Hydrothermal liquefaction of Cyanidioschyzon merolae and Salicornia bigelovii Torr.: The interaction effect on product distribution and chemistry

Abstract

Hydrothermal liquefaction (HTL) has proven to be a promising technology for processing wet biomass into valuable biofuel intermediates. We investigated the influence of HTL process parameters on the individual and co-liquefaction of Salicornia bigelovii Torr. (SL) and Cyanidioschyzon merolae (CM) biomass and their respective product properties and characteristics. SL and CM biomasses were subjected to HTL conditions of process temperatures (250–350 °C), 10 wt% solid loading, 30 min reaction time, and co-liquefaction ratios (80–20, 50–50, 20–80, CM-SL, respectively). The individual maximum HTL biocrude yields for CM (34.63 wt%) and SL (7.63 wt%) were obtained at 300 °C. In both cases, biocrude oils had a higher carbon and hydrogen content relative to those of the original biomass.
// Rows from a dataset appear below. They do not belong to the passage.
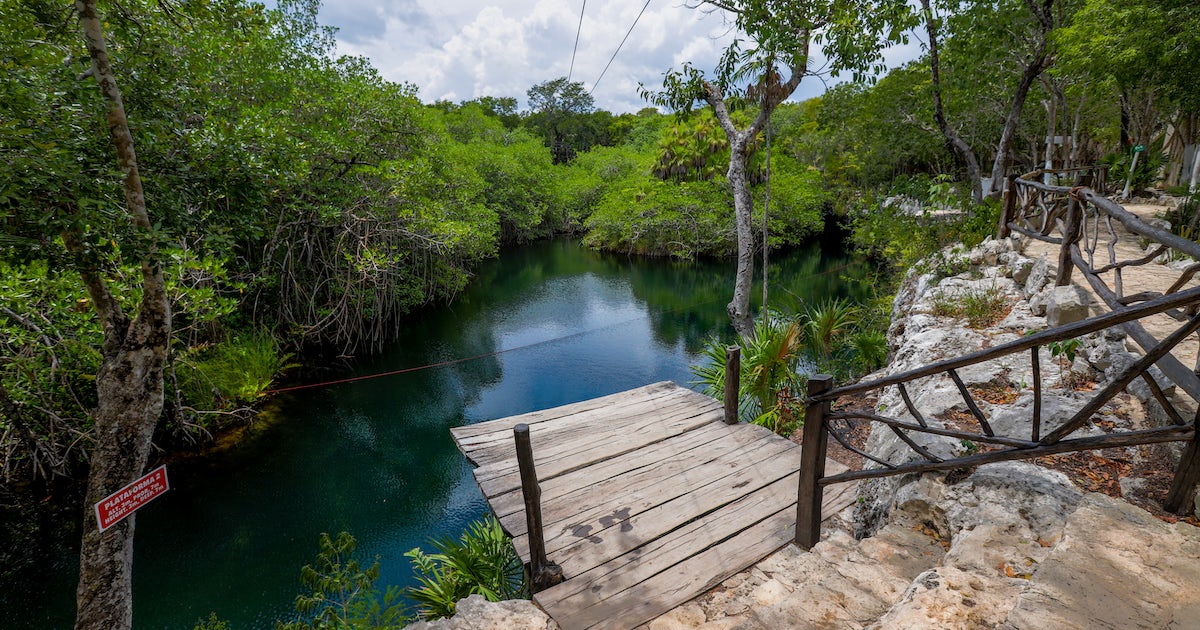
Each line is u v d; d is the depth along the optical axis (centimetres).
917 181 1007
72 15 364
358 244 1262
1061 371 356
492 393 1088
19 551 630
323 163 1104
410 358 1313
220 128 602
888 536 240
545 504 345
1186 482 201
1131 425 273
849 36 685
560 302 1859
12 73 317
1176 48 782
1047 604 152
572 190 3828
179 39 521
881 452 330
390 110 1231
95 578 389
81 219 313
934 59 1263
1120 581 159
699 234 2645
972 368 394
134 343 396
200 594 578
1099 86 1181
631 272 2411
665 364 1225
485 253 2317
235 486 773
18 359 648
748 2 750
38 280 588
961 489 240
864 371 820
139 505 388
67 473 747
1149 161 1270
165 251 373
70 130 337
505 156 3091
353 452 866
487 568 462
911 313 622
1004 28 1179
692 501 346
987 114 1969
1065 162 1375
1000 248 686
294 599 571
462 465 830
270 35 995
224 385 903
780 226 2478
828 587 212
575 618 253
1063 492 222
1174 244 235
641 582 276
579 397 1059
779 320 906
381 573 601
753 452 407
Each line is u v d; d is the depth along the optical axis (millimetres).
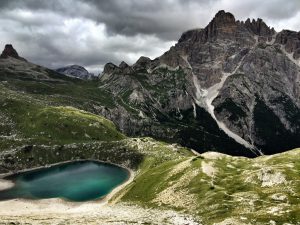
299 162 184625
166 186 182375
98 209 184875
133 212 157875
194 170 187000
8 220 136375
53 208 199500
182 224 124250
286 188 149375
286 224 114062
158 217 139000
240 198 147250
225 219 126688
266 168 166125
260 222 119312
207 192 160750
The HHV (higher heating value) values for the biocrude samples ranged from 24.2 to 33.12 MJ/kg, which were significantly higher than those of the original biomasses. A positive synergistic effect was observed during the co-liquefaction of two biomasses, where the experimental yield of biocrude oil was higher than the theoretical value. During the co-liquefaction experiments, a maximum biocrude yield of 32.95 wt% was obtained at 300 °C and 80–20 CM-SL biomass mix ratio. Co-liquefaction led to an increase in the energy content of the co-liquefied biocrude oil and a higher energy recovery rate. The properties of HTL products and biomasses were determined with TGA, CHN elemental analyzer, GC/MS, bomb calorimeter, HACH Spectrophotometer, and ICP OES.